On Thursday last me and wor lass rode our bikes into town and went into a soul-less beige room in Manchester town hall, where and overly chatty lady told us all about the registry office and what we’d arranged to do in it. A ponytail man who looked a bit sinister entered and told us that anything coming out of our mouths in the next ten minutes was legally binding. He then told us a ‘humorous’ story about another man who had second thoughts, ran away and was hunted down market street with the paperwork by ninja trained civil servants. From the look in his eyes it didn’t matter if we were getting happily married, or unhappily married, he had a job to do and was damned if our emotional state was going to have any bearing on it at all. Good job we’re happy.
Sunday was the proper wedding. I prepared as much as I could, but it was still mental looking at about 80% of all the people I know and have kept in touch with, all in the same place at the same time. The new suit arrived, the vows were written and the whole day was just one big rollercoaster, even the multitudinous photo’s don’t do it justice.
So I wear a ring now. It feels a bit odd. I take it off when I’m Danny Pensive, he doesn’t mind. Betty wouldn’t have it.
I need a waist coast, and some replacement cravats. I’ve got the waistcoat, which is not the MacDonalds issue charity shop one I threatened to get, but a proper one. No joy on the cravats though, and they’re expensive. I dislike ‘fashion’ shopping intensely. Just poking my head into to a Moss Bros or a Boss shop I’m not even looking at the clothes, but instead the predatory slightly camp shiny faced salesmen that slink around the place being ‘helpful’. I don’t really want their help to work out the size of a shirt in a packet I cant really see. This is not for me. Finally got the waistcoat after asking a man in the shop where the fitting rooms were. He didn’t work there. I know this is a highly unoriginal comic misunderstanding, but it did actually happen.

We turn up at the civic theatre on time but it is locked. When we are let in by one the tech’s I take a look around and see a very old theatre looking the worse for wear.
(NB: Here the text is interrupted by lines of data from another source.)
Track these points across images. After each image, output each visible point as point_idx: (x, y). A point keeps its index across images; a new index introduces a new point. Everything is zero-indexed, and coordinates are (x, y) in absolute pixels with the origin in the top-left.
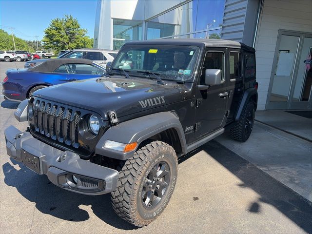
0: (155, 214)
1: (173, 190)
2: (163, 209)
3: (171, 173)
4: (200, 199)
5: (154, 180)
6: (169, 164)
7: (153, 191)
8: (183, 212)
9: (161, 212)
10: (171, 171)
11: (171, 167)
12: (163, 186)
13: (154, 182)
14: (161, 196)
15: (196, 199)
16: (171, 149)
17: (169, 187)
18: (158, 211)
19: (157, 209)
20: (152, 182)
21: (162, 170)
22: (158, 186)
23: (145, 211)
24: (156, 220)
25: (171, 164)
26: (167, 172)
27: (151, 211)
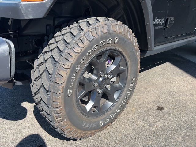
0: (101, 124)
1: (131, 95)
2: (115, 118)
3: (129, 71)
4: (166, 109)
5: (101, 77)
6: (126, 56)
7: (100, 92)
8: (143, 124)
9: (111, 122)
10: (129, 69)
11: (129, 63)
12: (117, 88)
13: (101, 79)
14: (113, 100)
15: (160, 108)
16: (130, 35)
17: (125, 90)
18: (107, 120)
19: (106, 118)
20: (98, 79)
21: (115, 65)
22: (108, 86)
23: (85, 119)
24: (105, 131)
25: (129, 57)
26: (124, 70)
27: (96, 120)
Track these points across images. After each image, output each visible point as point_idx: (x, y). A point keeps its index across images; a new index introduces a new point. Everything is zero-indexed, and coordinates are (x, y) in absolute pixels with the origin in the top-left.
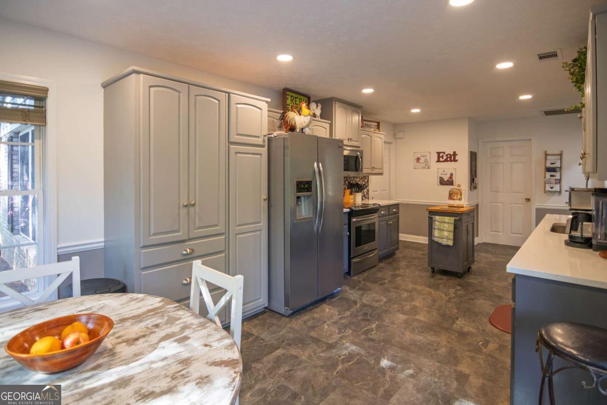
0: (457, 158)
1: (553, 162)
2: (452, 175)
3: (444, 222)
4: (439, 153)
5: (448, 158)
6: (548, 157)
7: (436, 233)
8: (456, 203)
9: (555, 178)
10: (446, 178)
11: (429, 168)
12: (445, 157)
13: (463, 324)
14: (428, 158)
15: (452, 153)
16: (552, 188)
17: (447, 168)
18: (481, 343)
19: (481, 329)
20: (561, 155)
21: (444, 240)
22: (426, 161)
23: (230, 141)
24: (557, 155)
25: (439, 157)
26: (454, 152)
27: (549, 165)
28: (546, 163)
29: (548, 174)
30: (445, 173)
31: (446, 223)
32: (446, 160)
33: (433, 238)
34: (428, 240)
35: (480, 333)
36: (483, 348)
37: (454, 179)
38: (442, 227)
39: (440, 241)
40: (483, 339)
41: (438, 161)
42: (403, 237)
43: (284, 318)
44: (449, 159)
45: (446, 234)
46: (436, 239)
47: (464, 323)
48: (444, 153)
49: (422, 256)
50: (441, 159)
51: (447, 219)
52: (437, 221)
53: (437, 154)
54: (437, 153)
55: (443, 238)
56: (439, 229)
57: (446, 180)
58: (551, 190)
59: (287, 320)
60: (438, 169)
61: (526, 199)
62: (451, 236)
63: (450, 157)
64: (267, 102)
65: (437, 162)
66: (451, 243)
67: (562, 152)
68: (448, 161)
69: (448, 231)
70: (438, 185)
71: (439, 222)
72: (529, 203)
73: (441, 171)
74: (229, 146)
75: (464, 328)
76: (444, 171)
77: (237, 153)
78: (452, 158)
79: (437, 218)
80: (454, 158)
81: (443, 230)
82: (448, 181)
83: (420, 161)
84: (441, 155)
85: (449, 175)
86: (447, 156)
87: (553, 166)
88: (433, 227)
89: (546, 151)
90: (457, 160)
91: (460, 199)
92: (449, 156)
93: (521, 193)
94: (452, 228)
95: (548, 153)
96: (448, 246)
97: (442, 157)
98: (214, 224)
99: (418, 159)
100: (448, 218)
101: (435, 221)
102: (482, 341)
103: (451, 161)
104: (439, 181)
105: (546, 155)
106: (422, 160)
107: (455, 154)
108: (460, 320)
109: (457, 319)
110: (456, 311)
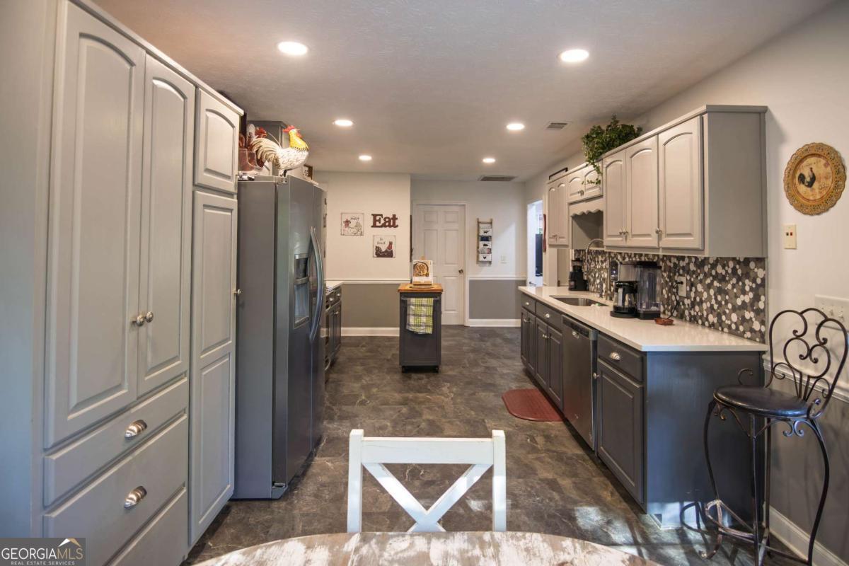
0: (397, 222)
1: (486, 230)
2: (391, 243)
3: (422, 305)
4: (375, 216)
5: (386, 222)
6: (481, 225)
7: (412, 320)
8: (422, 280)
9: (487, 247)
10: (384, 248)
11: (361, 235)
12: (382, 221)
14: (360, 221)
15: (391, 217)
16: (485, 258)
17: (385, 235)
20: (491, 223)
21: (422, 328)
22: (358, 225)
23: (196, 183)
24: (488, 223)
25: (375, 221)
26: (394, 216)
27: (482, 233)
28: (478, 231)
29: (482, 243)
30: (383, 242)
31: (424, 306)
32: (384, 226)
33: (407, 328)
34: (399, 332)
35: (516, 430)
36: (535, 445)
37: (393, 249)
38: (419, 312)
39: (416, 329)
40: (526, 435)
41: (375, 226)
42: (348, 332)
43: (275, 505)
44: (387, 224)
45: (424, 319)
46: (411, 329)
47: (494, 424)
48: (382, 215)
49: (368, 354)
50: (378, 224)
51: (425, 301)
52: (413, 305)
53: (372, 217)
54: (373, 215)
55: (420, 326)
56: (415, 315)
57: (383, 250)
58: (484, 260)
59: (283, 504)
60: (374, 236)
61: (460, 271)
62: (431, 323)
63: (389, 222)
64: (238, 114)
65: (372, 227)
66: (430, 331)
67: (492, 220)
68: (386, 226)
69: (426, 316)
70: (374, 257)
71: (415, 305)
72: (462, 275)
73: (377, 239)
74: (193, 193)
76: (381, 239)
77: (206, 206)
78: (391, 222)
79: (413, 300)
80: (394, 223)
81: (421, 316)
82: (386, 251)
83: (350, 225)
84: (378, 218)
85: (387, 244)
86: (385, 219)
87: (486, 234)
88: (408, 313)
89: (478, 219)
90: (397, 226)
91: (427, 275)
92: (387, 220)
93: (454, 264)
94: (430, 311)
95: (480, 221)
96: (426, 335)
97: (379, 221)
98: (172, 357)
99: (347, 222)
100: (426, 299)
101: (410, 305)
102: (528, 438)
103: (390, 226)
104: (375, 251)
105: (479, 223)
106: (353, 223)
107: (394, 218)
108: (486, 421)
109: (483, 421)
110: (473, 413)
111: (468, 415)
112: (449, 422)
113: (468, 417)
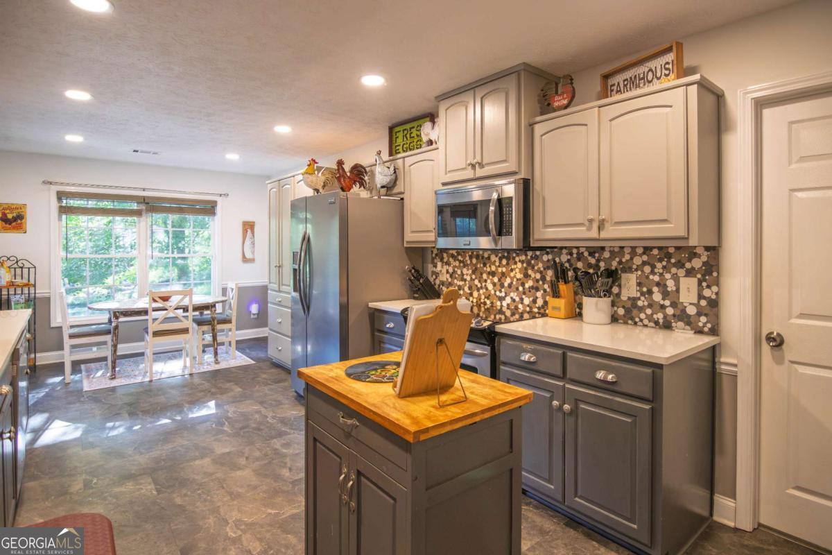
13: (142, 489)
18: (95, 481)
19: (109, 498)
35: (106, 492)
36: (88, 477)
40: (95, 488)
47: (143, 491)
75: (133, 485)
102: (94, 484)
108: (155, 492)
109: (159, 491)
110: (178, 501)
111: (185, 495)
112: (211, 474)
113: (184, 491)
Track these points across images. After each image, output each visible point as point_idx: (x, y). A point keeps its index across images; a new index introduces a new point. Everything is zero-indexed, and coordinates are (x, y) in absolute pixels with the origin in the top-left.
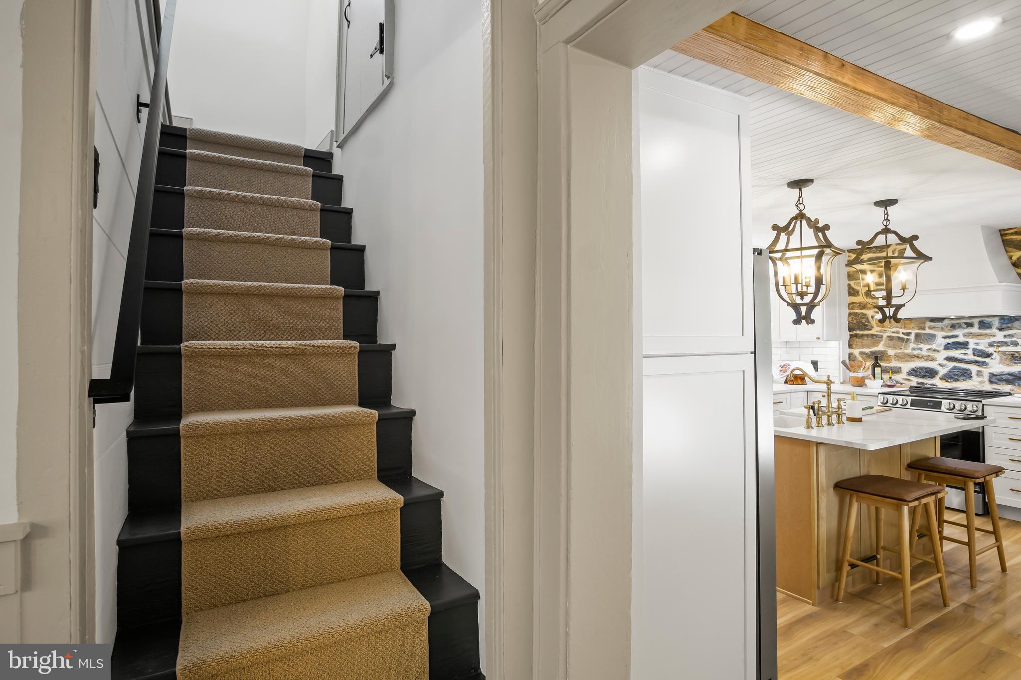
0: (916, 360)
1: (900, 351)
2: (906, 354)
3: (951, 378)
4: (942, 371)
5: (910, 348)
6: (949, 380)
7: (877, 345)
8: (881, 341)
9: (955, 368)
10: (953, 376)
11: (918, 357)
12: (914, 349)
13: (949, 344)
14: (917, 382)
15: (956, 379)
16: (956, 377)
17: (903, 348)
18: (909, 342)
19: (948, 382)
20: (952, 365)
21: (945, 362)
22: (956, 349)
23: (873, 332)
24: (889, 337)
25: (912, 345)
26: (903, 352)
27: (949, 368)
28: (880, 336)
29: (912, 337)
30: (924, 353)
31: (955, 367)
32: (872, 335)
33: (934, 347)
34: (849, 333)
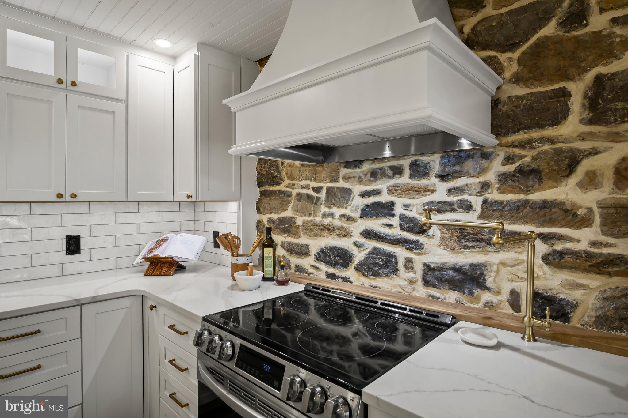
0: (326, 233)
1: (309, 219)
2: (315, 224)
3: (369, 269)
4: (359, 256)
5: (321, 213)
6: (366, 274)
7: (285, 208)
8: (290, 202)
9: (375, 251)
10: (371, 266)
11: (330, 229)
12: (324, 215)
13: (368, 206)
14: (327, 272)
15: (376, 271)
16: (376, 269)
17: (312, 213)
18: (319, 203)
19: (364, 275)
20: (371, 244)
21: (362, 240)
22: (377, 216)
23: (281, 188)
24: (298, 195)
25: (324, 209)
26: (311, 221)
27: (368, 251)
28: (288, 194)
29: (323, 195)
30: (337, 223)
31: (375, 249)
32: (280, 192)
33: (348, 212)
34: (258, 189)
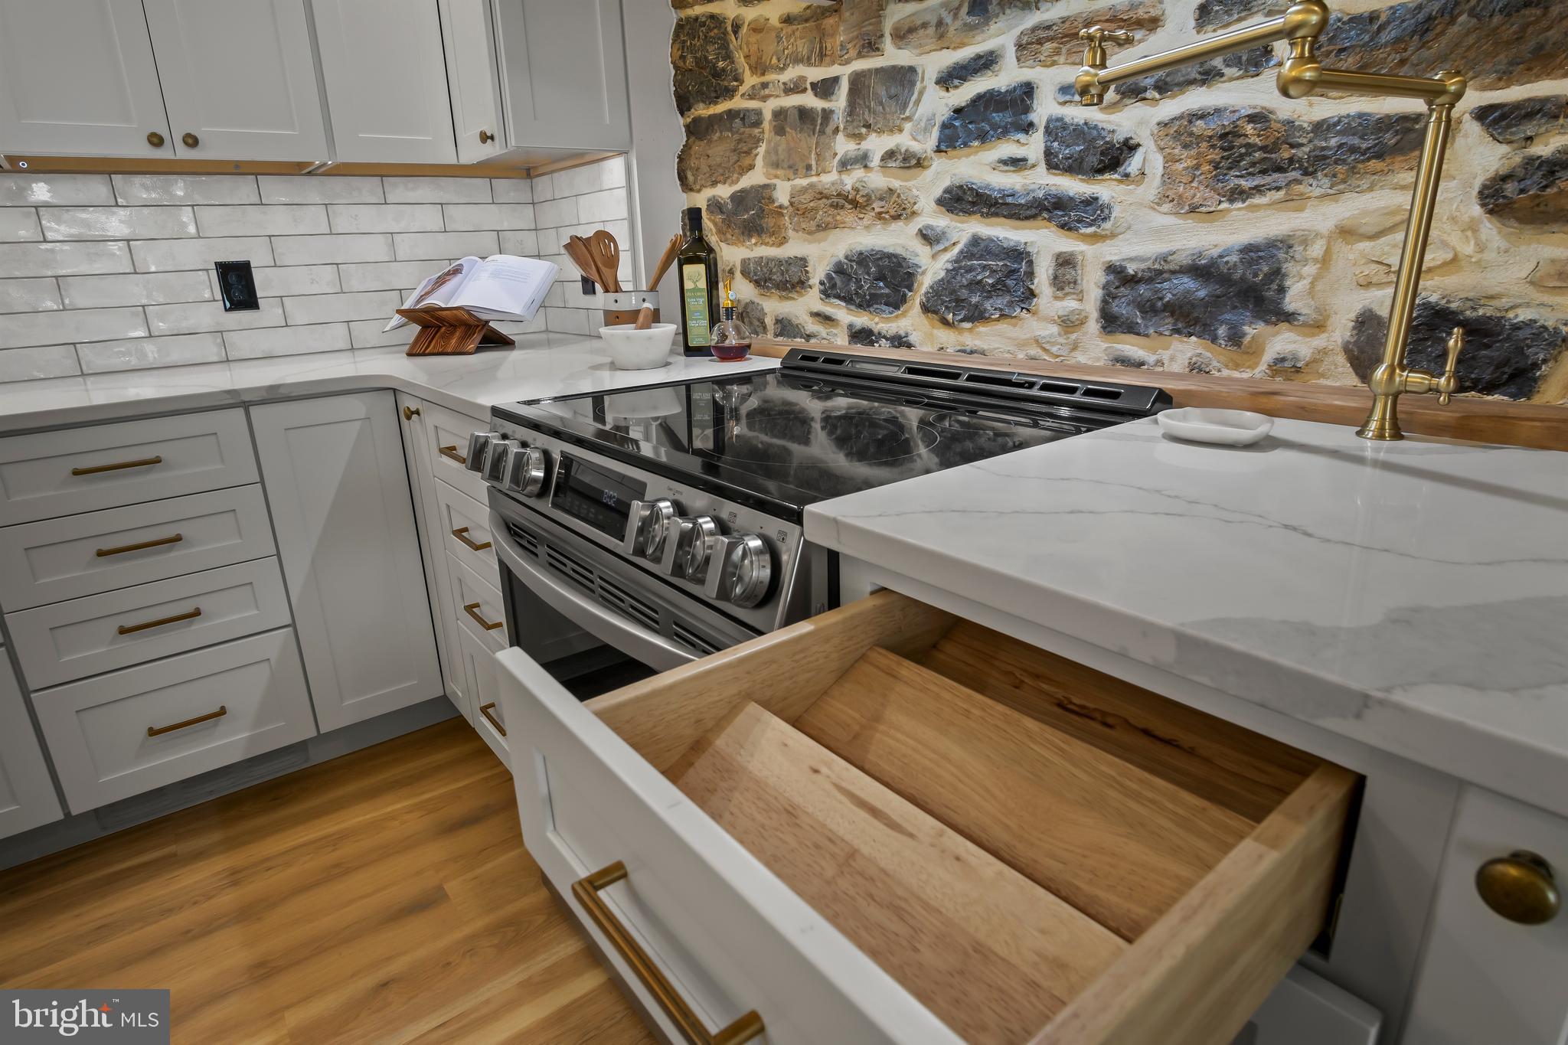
0: (848, 216)
1: (803, 182)
2: (822, 195)
3: (959, 303)
4: (932, 268)
5: (838, 158)
6: (950, 317)
7: (747, 162)
8: (758, 141)
9: (978, 248)
10: (964, 293)
11: (855, 202)
12: (845, 165)
13: (958, 111)
14: (850, 326)
15: (976, 306)
16: (975, 299)
17: (813, 163)
18: (829, 130)
19: (945, 322)
20: (966, 229)
21: (941, 221)
22: (983, 137)
23: (737, 103)
24: (780, 114)
25: (843, 146)
26: (811, 186)
27: (956, 250)
28: (753, 118)
29: (840, 102)
30: (877, 180)
31: (976, 241)
32: (732, 114)
33: (903, 140)
34: (681, 121)
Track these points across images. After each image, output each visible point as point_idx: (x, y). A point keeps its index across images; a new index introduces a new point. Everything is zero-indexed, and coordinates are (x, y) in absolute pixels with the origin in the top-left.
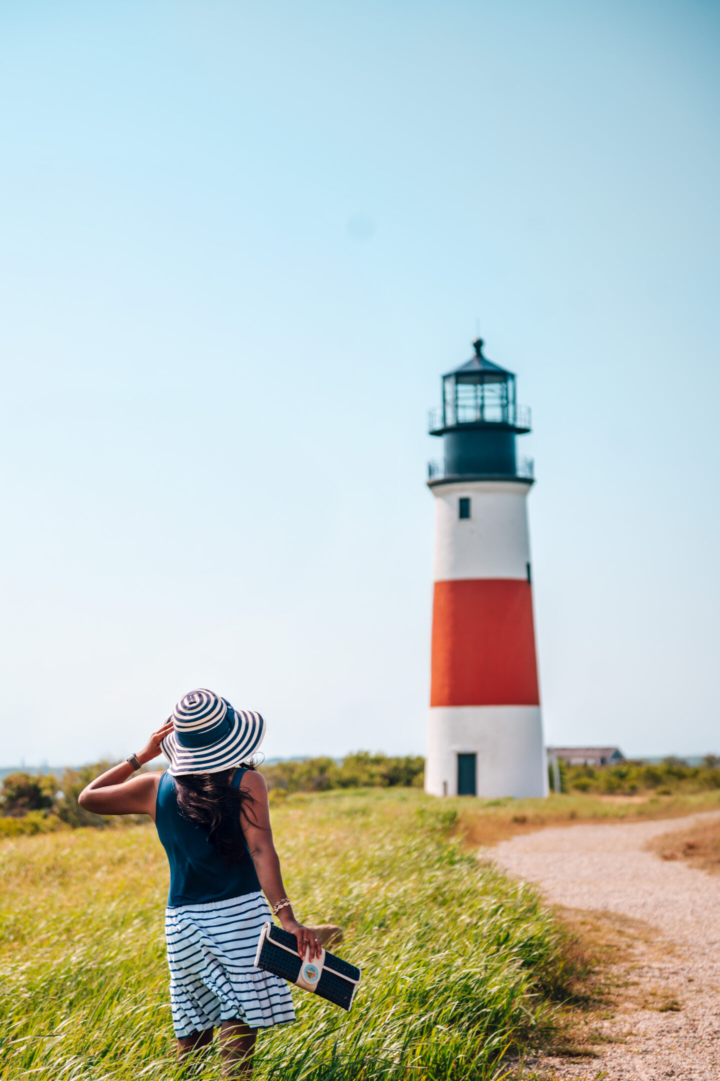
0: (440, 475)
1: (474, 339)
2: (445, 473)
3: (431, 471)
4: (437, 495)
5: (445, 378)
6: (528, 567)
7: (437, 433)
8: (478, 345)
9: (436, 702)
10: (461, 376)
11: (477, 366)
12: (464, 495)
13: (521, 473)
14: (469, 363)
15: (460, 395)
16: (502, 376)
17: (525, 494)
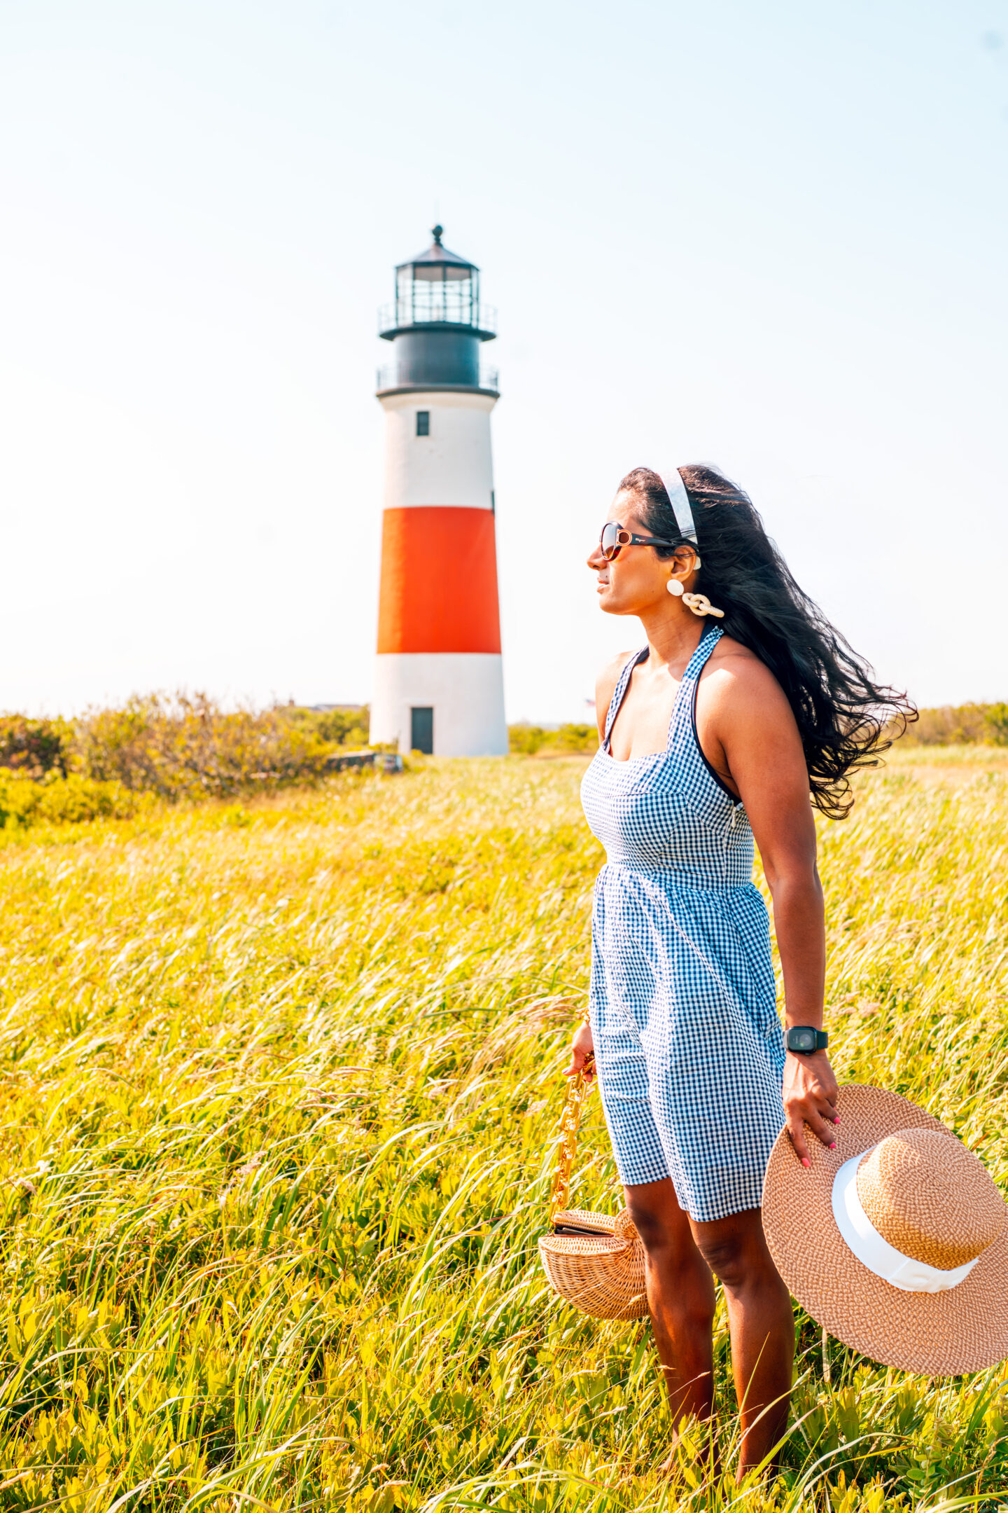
0: (392, 384)
1: (433, 227)
2: (400, 381)
3: (379, 376)
4: (388, 408)
5: (400, 268)
6: (493, 495)
7: (389, 336)
8: (438, 232)
9: (383, 649)
10: (419, 267)
11: (433, 257)
12: (423, 408)
13: (484, 384)
14: (427, 253)
15: (417, 290)
16: (467, 269)
17: (489, 409)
It does though come as a surprise that we will be one of the last (if not the last) production put on here, as everthing gets moved over the road to the new corn exchange venue. The staff are really nice, but it does feel a bit odd when the three of us are left alone in the old church hall style venue. If not somewhat of a safety hazard. Poking around the old theatre I reveals it’s age with overly officious signage, faded posters the 1920′s and a broken piano with all the guts and springs showing. I imagine the home guard meeting in here like in Dad’s Army. I wander in the town of Bedford which is uneventful but for purchasing this months Doctor Who magazine. We are given a rider! It is mostly cakes and crisps, which I munch on, ignoring the bananas. I think I’m the heaviest I’ve been since the beginning of the year. Healthy eating on tour eating is so hard, much harder than Edinburgh. The show is surprisingly good, like gang show entertainment.

It’s quiet, not much is open and getting dinner is a chore as we go into the pub next to the Kings Theatre. Seeing someone eating a Sunday lunch I try to work out how they knew to order it being that there are no menus on the tables, and no specials board. On asking for a menu we get a single piece of A4 paper, with no mention of Sunday lunch on it. I go to the bar and ask if they do Sunday lunch. There’s is a noticeable pause before the girl replies ‘We do a Sunday roast?’ Bless. She brings a friend of over to help with the sentence ‘We’ve got Chicken, Beef or Pork, but no Chicken’. Charlie notices seating upstairs and tests them further. ‘Yes you can sit upstairs, but there’s no table service upstairs’ came the seemingly adequate reply until we realise the kitchen is upstairs and the serving waitresses have to go upstairs in order to fetch the food down.
The theatre is gorgeous, another ageing beauty. The show is great too, and after we to the Phoenix for a pint where I get uncharacteristically shirty, then calm down (I’m just tired). The walls are awesomely covered with signed photo’s and I get snap happy on pictures of Bernard Horsfall, David Yip, Sue Pollard, Tom O’Conner, Bernard Breslaw, Spike Milligan and the pub dog.